The launch of Mall of India in Noida this year and an announcement by DLF, a real estate major, regarding an amended agreement to sell its 32 DT cinemas screens to multiplex operator PVR at a revised consideration of Rs 433 crore has brought DLF shares in limelight in the recent past.
On a year-to-date basis, shares of the realty company outpaced benchmark BSE Realty index by rising 7 per cent till May 31, 2016, whereas the real estate index climbed 3.64 per cent during the same period.
Sudip Bandyopadhyay, chairman of Inditrade Capital said, “DLF is doing the right things by selling unrelated assets which will help the company to reduce debt levels.”
In the commercial space, DLF continues to experience uptick on rentals as forecasted supply in office space has not materialised and most of the inventory for leasing in Cybercity has been extinguished, prompting the company to start a new office project – Cyber Park, around 2.2 msf, at a “prime” location just opposite Oberoi and Trident Hotels, Gurgaon.

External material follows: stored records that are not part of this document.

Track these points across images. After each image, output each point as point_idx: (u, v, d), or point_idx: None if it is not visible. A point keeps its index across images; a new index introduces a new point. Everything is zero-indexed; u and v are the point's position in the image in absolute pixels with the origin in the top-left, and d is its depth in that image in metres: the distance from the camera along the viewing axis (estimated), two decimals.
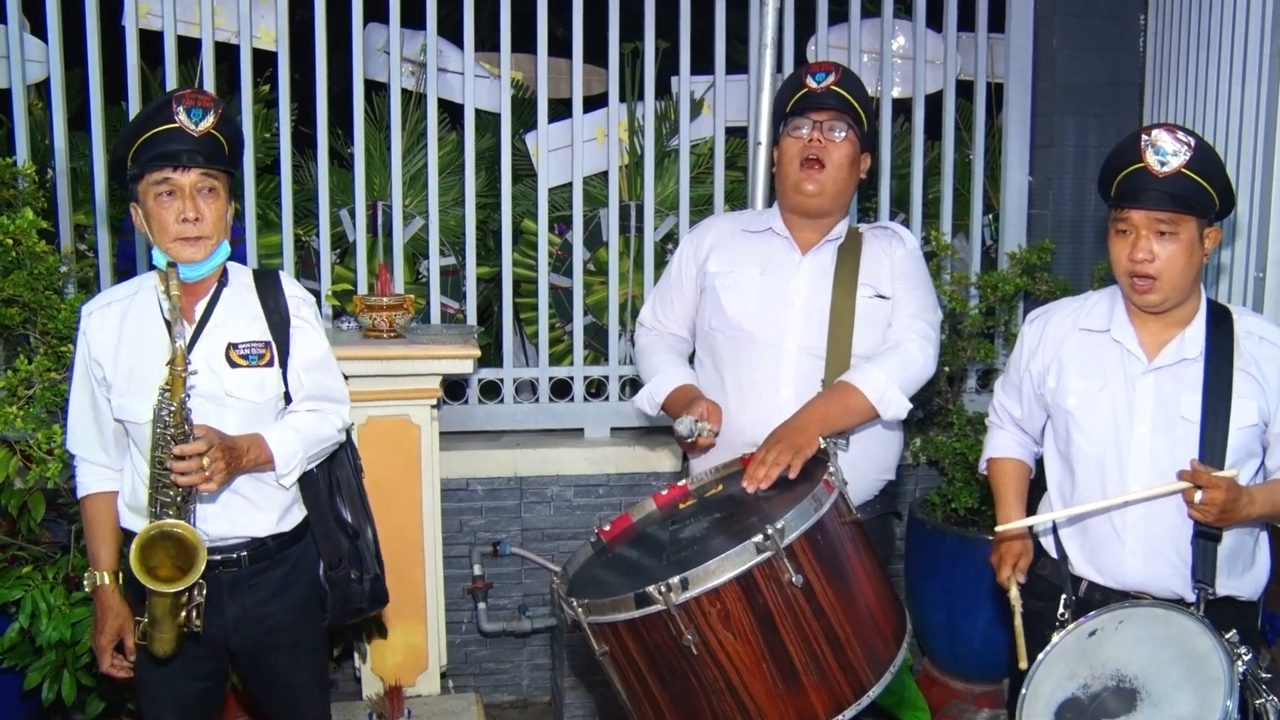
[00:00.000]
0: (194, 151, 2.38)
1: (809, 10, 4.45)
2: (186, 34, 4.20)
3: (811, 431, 2.55)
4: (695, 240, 3.00)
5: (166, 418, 2.30)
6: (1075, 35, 4.44)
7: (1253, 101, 3.65)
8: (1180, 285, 2.38)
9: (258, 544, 2.56)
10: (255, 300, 2.58)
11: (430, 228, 4.32)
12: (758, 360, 2.79)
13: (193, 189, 2.39)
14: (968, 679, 4.11)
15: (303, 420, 2.57)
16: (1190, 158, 2.32)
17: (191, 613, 2.40)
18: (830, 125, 2.77)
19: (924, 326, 2.78)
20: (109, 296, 2.56)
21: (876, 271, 2.81)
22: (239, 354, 2.50)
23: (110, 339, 2.48)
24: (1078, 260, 4.48)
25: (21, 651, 3.12)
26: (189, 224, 2.39)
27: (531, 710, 4.30)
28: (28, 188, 3.59)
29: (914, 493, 4.45)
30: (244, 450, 2.40)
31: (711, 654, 2.09)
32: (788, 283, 2.81)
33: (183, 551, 2.31)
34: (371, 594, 2.83)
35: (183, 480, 2.28)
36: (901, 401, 2.69)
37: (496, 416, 4.37)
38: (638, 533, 2.56)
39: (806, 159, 2.76)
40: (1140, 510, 2.42)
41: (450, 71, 4.67)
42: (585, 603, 2.19)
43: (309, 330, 2.62)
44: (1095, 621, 2.33)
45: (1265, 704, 2.25)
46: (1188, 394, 2.40)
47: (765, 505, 2.37)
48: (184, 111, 2.39)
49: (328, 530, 2.72)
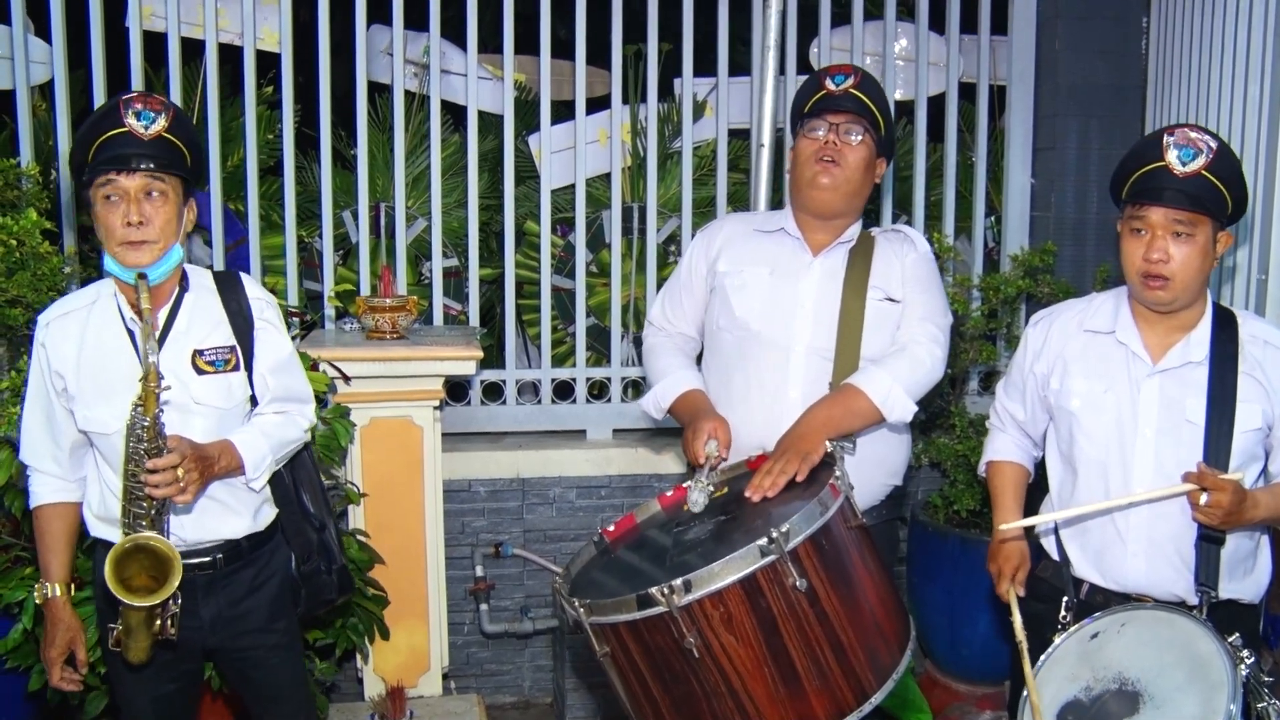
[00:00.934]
0: (141, 155, 2.35)
1: (812, 12, 4.45)
2: (190, 35, 4.20)
3: (817, 437, 2.54)
4: (707, 239, 2.98)
5: (140, 432, 2.28)
6: (1078, 38, 4.44)
7: (1255, 104, 3.65)
8: (1192, 287, 2.38)
9: (231, 545, 2.56)
10: (218, 304, 2.55)
11: (433, 229, 4.33)
12: (765, 361, 2.77)
13: (138, 193, 2.35)
14: (969, 681, 4.11)
15: (270, 423, 2.57)
16: (1212, 159, 2.31)
17: (166, 621, 2.39)
18: (847, 128, 2.75)
19: (933, 330, 2.77)
20: (65, 305, 2.50)
21: (888, 275, 2.80)
22: (205, 360, 2.48)
23: (71, 349, 2.44)
24: (1080, 262, 4.48)
25: (25, 652, 3.12)
26: (132, 228, 2.34)
27: (533, 711, 4.30)
28: (31, 189, 3.60)
29: (916, 495, 4.45)
30: (215, 458, 2.40)
31: (713, 656, 2.09)
32: (797, 284, 2.80)
33: (157, 563, 2.30)
34: (339, 584, 2.84)
35: (157, 493, 2.27)
36: (907, 404, 2.68)
37: (499, 418, 4.37)
38: (641, 534, 2.56)
39: (822, 158, 2.75)
40: (1143, 513, 2.42)
41: (453, 73, 4.67)
42: (587, 603, 2.18)
43: (273, 332, 2.60)
44: (1097, 624, 2.34)
45: (1268, 707, 2.25)
46: (1192, 397, 2.40)
47: (770, 508, 2.37)
48: (133, 115, 2.36)
49: (297, 525, 2.74)
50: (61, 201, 4.03)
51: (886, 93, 2.73)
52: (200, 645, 2.59)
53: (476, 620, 4.22)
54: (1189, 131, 2.34)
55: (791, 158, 2.88)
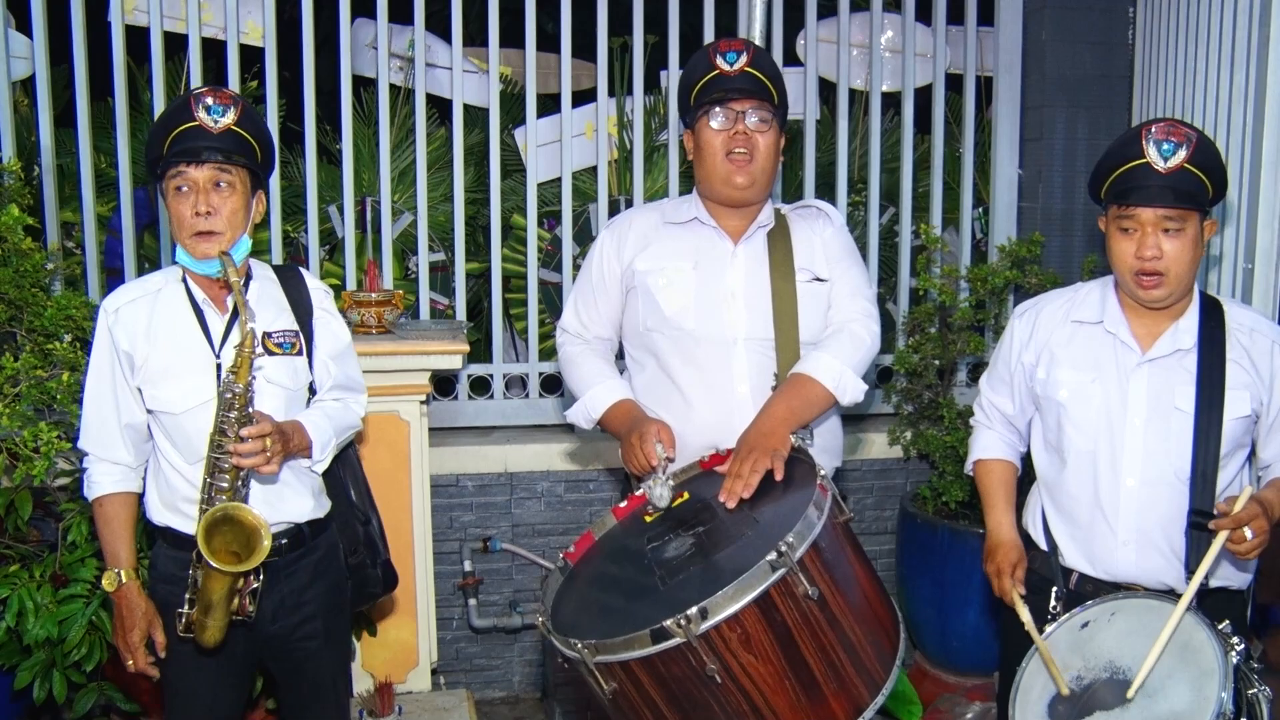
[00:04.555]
0: (211, 147, 2.41)
1: (798, 4, 4.44)
2: (173, 30, 4.17)
3: (781, 432, 2.50)
4: (616, 237, 2.87)
5: (232, 399, 2.32)
6: (1064, 28, 4.44)
7: (1240, 93, 3.66)
8: (1186, 280, 2.39)
9: (295, 530, 2.59)
10: (280, 292, 2.62)
11: (419, 223, 4.31)
12: (707, 359, 2.72)
13: (206, 184, 2.42)
14: (959, 672, 4.11)
15: (333, 408, 2.63)
16: (1192, 152, 2.31)
17: (245, 599, 2.42)
18: (749, 114, 2.68)
19: (865, 304, 2.76)
20: (130, 293, 2.55)
21: (811, 254, 2.77)
22: (274, 342, 2.53)
23: (140, 331, 2.49)
24: (1067, 253, 4.48)
25: (9, 651, 3.10)
26: (200, 218, 2.41)
27: (522, 706, 4.30)
28: (13, 184, 3.57)
29: (904, 486, 4.46)
30: (291, 435, 2.44)
31: (734, 679, 2.03)
32: (724, 274, 2.74)
33: (239, 535, 2.32)
34: (384, 578, 2.91)
35: (246, 462, 2.31)
36: (858, 384, 2.66)
37: (486, 412, 4.36)
38: (608, 553, 2.47)
39: (732, 153, 2.68)
40: (1133, 501, 2.42)
41: (439, 67, 4.66)
42: (591, 643, 2.07)
43: (332, 321, 2.68)
44: (1088, 613, 2.34)
45: (1257, 694, 2.25)
46: (1181, 385, 2.40)
47: (753, 514, 2.32)
48: (203, 109, 2.43)
49: (346, 517, 2.79)
50: (44, 197, 4.00)
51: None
52: (261, 633, 2.58)
53: (465, 615, 4.21)
54: (1166, 125, 2.34)
55: (690, 143, 2.79)
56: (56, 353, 3.09)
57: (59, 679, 3.10)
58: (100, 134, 4.29)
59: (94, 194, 4.07)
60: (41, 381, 3.08)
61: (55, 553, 3.21)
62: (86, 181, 4.04)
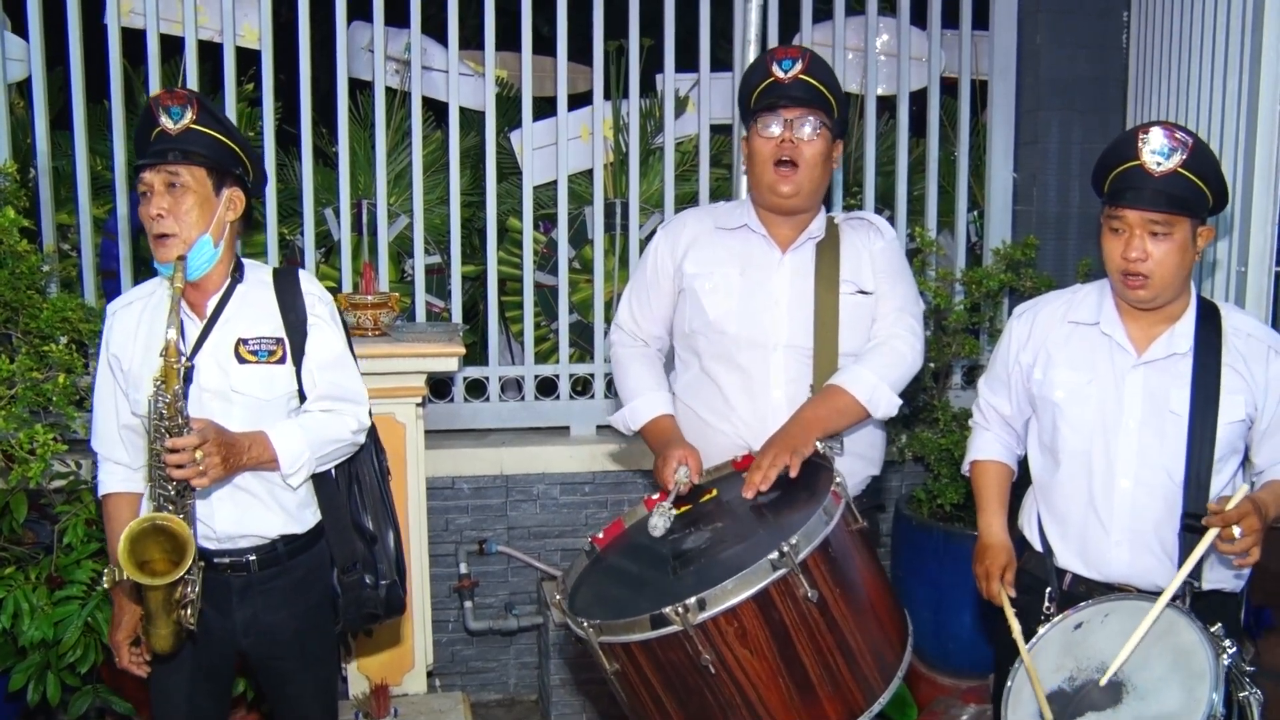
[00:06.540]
0: (166, 149, 2.41)
1: (793, 8, 4.45)
2: (169, 32, 4.18)
3: (806, 435, 2.54)
4: (671, 238, 2.91)
5: (161, 409, 2.30)
6: (1059, 32, 4.45)
7: (1234, 97, 3.67)
8: (1172, 283, 2.38)
9: (267, 547, 2.54)
10: (271, 297, 2.57)
11: (415, 226, 4.32)
12: (746, 363, 2.75)
13: (161, 186, 2.41)
14: (954, 675, 4.11)
15: (313, 419, 2.54)
16: (1187, 157, 2.31)
17: (185, 610, 2.38)
18: (801, 122, 2.69)
19: (910, 321, 2.77)
20: (130, 296, 2.61)
21: (858, 266, 2.78)
22: (248, 349, 2.50)
23: (129, 335, 2.52)
24: (1062, 256, 4.49)
25: (4, 653, 3.10)
26: (153, 221, 2.40)
27: (518, 708, 4.30)
28: (9, 186, 3.57)
29: (900, 489, 4.46)
30: (244, 447, 2.38)
31: (728, 671, 2.08)
32: (769, 282, 2.77)
33: (175, 545, 2.29)
34: (387, 600, 2.76)
35: (176, 474, 2.27)
36: (892, 399, 2.67)
37: (482, 415, 4.36)
38: (634, 540, 2.52)
39: (780, 161, 2.70)
40: (1126, 502, 2.43)
41: (435, 70, 4.66)
42: (597, 623, 2.16)
43: (324, 328, 2.59)
44: (1081, 614, 2.34)
45: (1249, 697, 2.25)
46: (1176, 388, 2.41)
47: (770, 514, 2.36)
48: (164, 112, 2.43)
49: (342, 533, 2.67)
50: (40, 200, 4.00)
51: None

The company also launched Mall of India in April 2016 which is a nearly 2 msf destination mall with around 90 per cent leasing of the retail establishments with DT cinemas operational. The company is also looking to commence a luxury mall in Chanakyapuri in the last quarter of the ongoing financial year 2017.
For the quarter ended March 31, 2016, DLF reported net profit of Rs 132.39 crore, down 22.86 per cent, against Rs 171.62 crore in the corresponding quarter a year ago. For the financial year ended March 31, 2016, the company reported a growth in consolidated net profit after seven years. Net profit of the company jumped 1.69 per cent to Rs 549.39 crore from Rs 540.24 crore last year.
As on March 31, 2016, non-current liabilities of DLF stood at Rs 24,611 crore as compared to Rs 20,396 crore last year. Cost of debt on a consolidated basis has moved down from 12.5 per cent as on March 31, 2015 to 11.54 per cent as on March 31, 2016.
DLF expects to get expression of interest from potential investors from June onwards to acquire promoters’ 40 per cent stake in its rental arm DLF Cyber City Developers Ltd (DCCDL) for an estimated Rs 12,000-14,000 crore.
Crisil has revised its rating outlook on Long Term Bank facilities and Debt instruments of DLF Ltd from “Negative to Stable ‘”.
Both technical and fundamental analysts are looking bullish on DLF shares. Chandan Taparia, technical analyst, Anand Rathi Financial Services said, “DLF has been holding the gains from last four months and sustained buying is being witnessed in the counter at every small declines. Earlier it used to be a high beta stock with the negative trend but from last couple of weeks it remains resilient at the time of market declines and participates with the market rally. It has multiple support near Rs 118-119 zones and holding above Rs 132 may start the next up move towards Rs 142-145 zones. It has surpassed its falling supply trend line and trading above all the short and medium term moving averages but as the long-term trend is still under pressure and it is among the wealth creators favourite as the stock not done well over the last five years.”
According to DLF, higher income levels and improved sentiment will improve absorption levels with pickup in GDP.
G Chokkalingam, founder, Equinomics Research & Advisory said, “Real estate stocks were hammered heavily in the past five years. We witnessed some low level buying in DLF with some foreign stakeholder also invested in rental business model boosted market sentiments. I think economy will improve further in the next couple of years. Investors can buy DLF shares for upside of nearly 50 per cent in the next 2-3 years.”
DLF is one of India’s largest real estate companies that has over 60 years track record of sustained growth, customer satisfaction, and innovation. The company has 288 million square feet (approximately) of development potential with 45 million square feet of projects under construction.